Selasa 02 May 2017 01:59 WIB

Gaet Wisatawan Muslim, Korea Gencar Bangun Mushala dan Restoran Halal

Rep: Gumanti Awaliyah/ Red: Agung Sasongko
Muslim di Korea melangkah ke;uar dari salah satu masjid di Seoul.
Foto: EPA
Muslim di Korea melangkah ke;uar dari salah satu masjid di Seoul.

REPUBLIKA.CO.ID, JAKARTA --  Pemerintah Korea berambisi menarik 1,2 juta turis Muslim tahun ini atau 20 persen lebih banyak daripada jumlah yang datang ke Korea tahun lalu.

Untuk mencapai itu, pemerintah telah mengakui permasalahan infrastruktur menjadi salah satu masalah utama, sehingga direncanakan pemerintah Korea akan memperluas layanan bagi pengunjung Muslim.

Pada 12 April 2017, Organisasi Pariwisata Korea mengatakan akan meningkatkan jumlah restoran bagi Muslim, dari 135 menjadi 170 di tahun ini. 135 restoran saat ini mencakup 13 restoran halal yang disertifikasi oleh Federasi Muslim Korea dan 13 lokasi bersertifikat mandiri lainnya dimana pemilik dan kokinya beragama Islam. Restoran yang disetujui harus menawarkan menu halal, namun tetap bisa menjual minuman beralkohol juga.

Organisasi Pariwisata Korea berencana untuk mempromosikan restoran yang menyediakan makanan halal lebih banyak lagi dengan memperpanjang acara "Halal Restaurant Week". Program tersebut, mulai berjalan sejak tahun lalu. Selama acara berlangsung,  restoran akan menawarkan potongan harga khusus dan contoh makanan halal, perpaduan tradisional dan Korea.

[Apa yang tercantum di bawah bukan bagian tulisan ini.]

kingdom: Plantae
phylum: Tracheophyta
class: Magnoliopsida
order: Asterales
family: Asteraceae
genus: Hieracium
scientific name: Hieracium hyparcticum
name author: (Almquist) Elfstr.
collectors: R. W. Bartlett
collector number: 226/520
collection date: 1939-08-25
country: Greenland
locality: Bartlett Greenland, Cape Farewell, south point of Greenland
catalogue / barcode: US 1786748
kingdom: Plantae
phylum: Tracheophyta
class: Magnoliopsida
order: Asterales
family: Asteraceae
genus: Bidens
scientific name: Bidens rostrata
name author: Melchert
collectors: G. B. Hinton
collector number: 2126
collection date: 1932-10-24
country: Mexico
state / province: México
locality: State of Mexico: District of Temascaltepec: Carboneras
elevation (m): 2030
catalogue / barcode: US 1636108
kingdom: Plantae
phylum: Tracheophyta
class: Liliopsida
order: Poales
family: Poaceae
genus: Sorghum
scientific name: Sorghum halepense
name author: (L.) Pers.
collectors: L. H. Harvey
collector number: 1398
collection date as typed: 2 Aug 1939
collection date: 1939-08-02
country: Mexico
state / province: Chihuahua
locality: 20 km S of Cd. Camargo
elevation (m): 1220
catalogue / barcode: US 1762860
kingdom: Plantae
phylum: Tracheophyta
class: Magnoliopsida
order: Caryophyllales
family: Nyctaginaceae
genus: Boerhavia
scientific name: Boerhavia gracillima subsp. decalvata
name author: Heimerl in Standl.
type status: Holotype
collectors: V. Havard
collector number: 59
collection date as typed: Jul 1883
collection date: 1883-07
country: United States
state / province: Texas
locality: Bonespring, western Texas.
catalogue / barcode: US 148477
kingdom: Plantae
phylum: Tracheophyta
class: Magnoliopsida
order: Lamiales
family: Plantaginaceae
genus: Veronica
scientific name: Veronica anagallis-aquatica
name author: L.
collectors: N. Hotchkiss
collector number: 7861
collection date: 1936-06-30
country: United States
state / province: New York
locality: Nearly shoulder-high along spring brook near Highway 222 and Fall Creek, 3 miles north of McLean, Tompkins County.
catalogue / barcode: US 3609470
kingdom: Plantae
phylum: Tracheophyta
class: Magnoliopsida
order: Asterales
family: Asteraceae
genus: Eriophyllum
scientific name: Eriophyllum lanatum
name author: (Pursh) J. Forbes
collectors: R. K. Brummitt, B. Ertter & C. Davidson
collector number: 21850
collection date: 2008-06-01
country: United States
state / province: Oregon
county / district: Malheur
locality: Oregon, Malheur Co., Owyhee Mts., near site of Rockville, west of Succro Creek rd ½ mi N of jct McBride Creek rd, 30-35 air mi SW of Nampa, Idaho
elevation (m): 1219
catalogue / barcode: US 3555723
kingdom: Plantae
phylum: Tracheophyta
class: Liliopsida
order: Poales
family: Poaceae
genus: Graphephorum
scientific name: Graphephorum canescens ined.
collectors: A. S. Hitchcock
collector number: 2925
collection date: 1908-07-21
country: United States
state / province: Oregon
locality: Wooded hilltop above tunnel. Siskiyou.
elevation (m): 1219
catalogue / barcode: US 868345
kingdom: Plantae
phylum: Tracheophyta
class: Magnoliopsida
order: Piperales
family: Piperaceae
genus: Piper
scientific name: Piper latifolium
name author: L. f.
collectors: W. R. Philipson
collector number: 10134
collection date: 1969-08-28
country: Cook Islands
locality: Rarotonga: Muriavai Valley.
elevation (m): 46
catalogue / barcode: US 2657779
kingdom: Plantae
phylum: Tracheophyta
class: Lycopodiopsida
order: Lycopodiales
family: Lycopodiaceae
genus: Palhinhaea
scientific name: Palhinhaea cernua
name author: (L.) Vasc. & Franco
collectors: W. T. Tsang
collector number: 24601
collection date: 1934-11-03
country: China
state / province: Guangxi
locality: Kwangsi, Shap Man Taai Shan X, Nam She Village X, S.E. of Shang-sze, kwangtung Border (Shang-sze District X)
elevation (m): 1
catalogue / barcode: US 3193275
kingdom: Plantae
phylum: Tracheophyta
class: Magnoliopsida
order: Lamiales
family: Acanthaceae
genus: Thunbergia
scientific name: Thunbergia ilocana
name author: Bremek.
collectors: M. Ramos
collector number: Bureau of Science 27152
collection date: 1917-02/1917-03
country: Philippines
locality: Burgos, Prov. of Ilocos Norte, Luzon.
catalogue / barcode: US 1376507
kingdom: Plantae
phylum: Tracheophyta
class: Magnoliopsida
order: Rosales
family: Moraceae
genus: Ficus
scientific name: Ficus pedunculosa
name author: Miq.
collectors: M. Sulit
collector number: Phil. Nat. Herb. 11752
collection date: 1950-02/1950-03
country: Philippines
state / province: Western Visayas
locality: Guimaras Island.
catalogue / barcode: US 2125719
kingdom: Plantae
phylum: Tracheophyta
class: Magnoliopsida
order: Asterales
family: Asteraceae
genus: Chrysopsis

Selain itu untuk ruang shalat, organisasi pariwisata mengatakan akan mendukung pemerintah daerah dan institusi publik dalam menambahkan 15 ruang sholat lagi di lokasi-lokasi wisata nasional. Tempat ibadah, akan dilengkapi dengan sajadah dan kompas yang menunjukkan arah Makkah.

Pemerintah daerah sangat ingin menarik pengunjung Muslim dan meningkatkan pariwisata di wilayah mereka. Distrik Yongsan, akan merilis peta restoran halal dan ruang shalat tersendiri yang terletak di distrik tersebut. Peta kemungkinan akan keluar pada bulan Juni.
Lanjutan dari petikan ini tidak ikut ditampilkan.